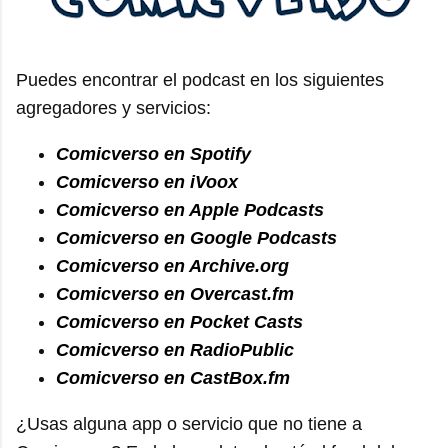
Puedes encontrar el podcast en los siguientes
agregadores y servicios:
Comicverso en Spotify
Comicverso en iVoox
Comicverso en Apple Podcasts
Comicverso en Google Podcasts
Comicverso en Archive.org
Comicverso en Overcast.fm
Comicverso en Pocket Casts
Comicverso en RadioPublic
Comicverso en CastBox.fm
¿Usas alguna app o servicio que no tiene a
************
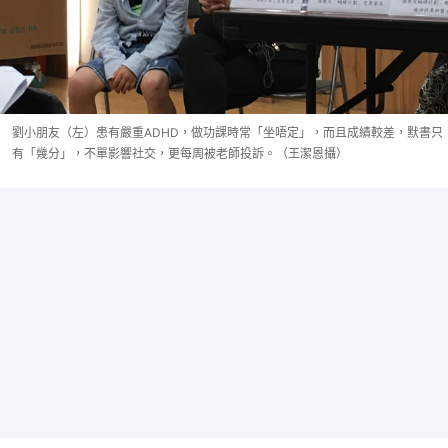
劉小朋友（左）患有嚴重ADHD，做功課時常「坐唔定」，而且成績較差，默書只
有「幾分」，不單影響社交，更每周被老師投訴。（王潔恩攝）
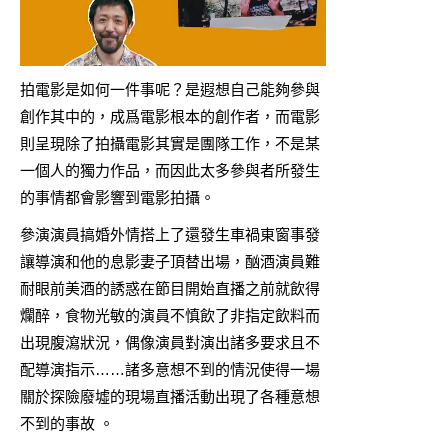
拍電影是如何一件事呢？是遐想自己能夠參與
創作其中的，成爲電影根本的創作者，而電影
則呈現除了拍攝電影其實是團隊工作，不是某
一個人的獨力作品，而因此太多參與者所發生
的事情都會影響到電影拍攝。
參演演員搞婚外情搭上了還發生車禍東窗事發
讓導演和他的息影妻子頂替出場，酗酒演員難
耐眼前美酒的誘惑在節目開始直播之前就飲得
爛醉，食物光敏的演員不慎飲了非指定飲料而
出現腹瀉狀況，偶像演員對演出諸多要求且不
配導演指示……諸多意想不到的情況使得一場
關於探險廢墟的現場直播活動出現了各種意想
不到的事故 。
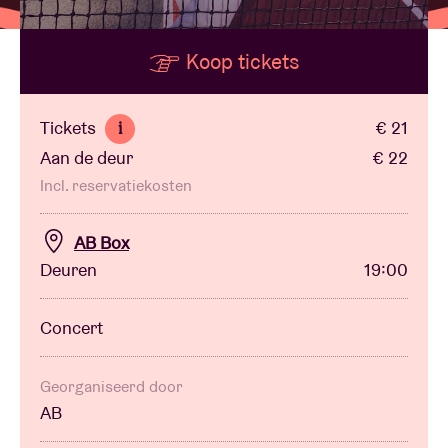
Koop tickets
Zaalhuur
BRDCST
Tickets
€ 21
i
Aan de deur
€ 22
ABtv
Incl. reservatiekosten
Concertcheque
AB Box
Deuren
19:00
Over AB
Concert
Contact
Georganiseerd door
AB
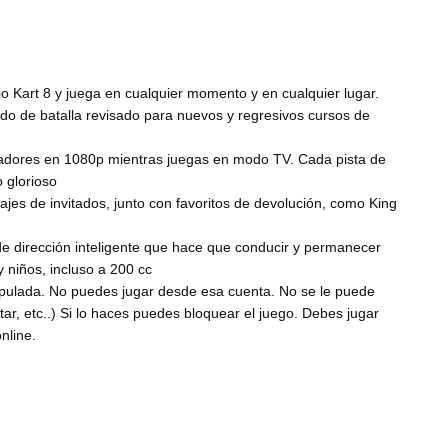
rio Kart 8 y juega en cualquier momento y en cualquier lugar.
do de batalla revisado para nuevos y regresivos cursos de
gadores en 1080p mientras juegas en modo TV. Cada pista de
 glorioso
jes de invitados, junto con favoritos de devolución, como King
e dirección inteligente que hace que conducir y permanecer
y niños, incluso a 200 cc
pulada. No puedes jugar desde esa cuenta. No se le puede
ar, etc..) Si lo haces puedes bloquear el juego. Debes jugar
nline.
************
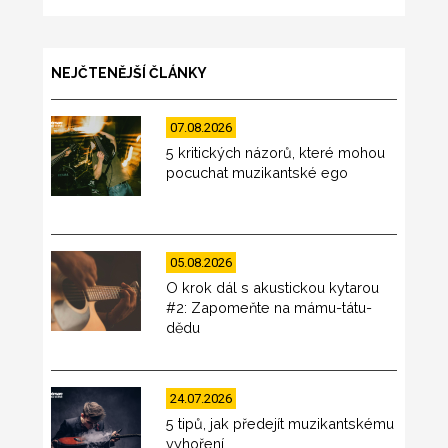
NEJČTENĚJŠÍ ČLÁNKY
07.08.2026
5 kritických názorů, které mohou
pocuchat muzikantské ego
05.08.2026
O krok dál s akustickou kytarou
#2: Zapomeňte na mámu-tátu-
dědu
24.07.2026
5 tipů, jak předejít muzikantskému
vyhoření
************
From the records above, print only the lines between the one holding "Puedes encontrar el podcast en los siguientes" and the one holding "Comicverso en CastBox.fm", inclusive, exactly as they stand.

Puedes encontrar el podcast en los siguientes
agregadores y servicios:
Comicverso en Spotify
Comicverso en iVoox
Comicverso en Apple Podcasts
Comicverso en Google Podcasts
Comicverso en Archive.org
Comicverso en Overcast.fm
Comicverso en Pocket Casts
Comicverso en RadioPublic
Comicverso en CastBox.fm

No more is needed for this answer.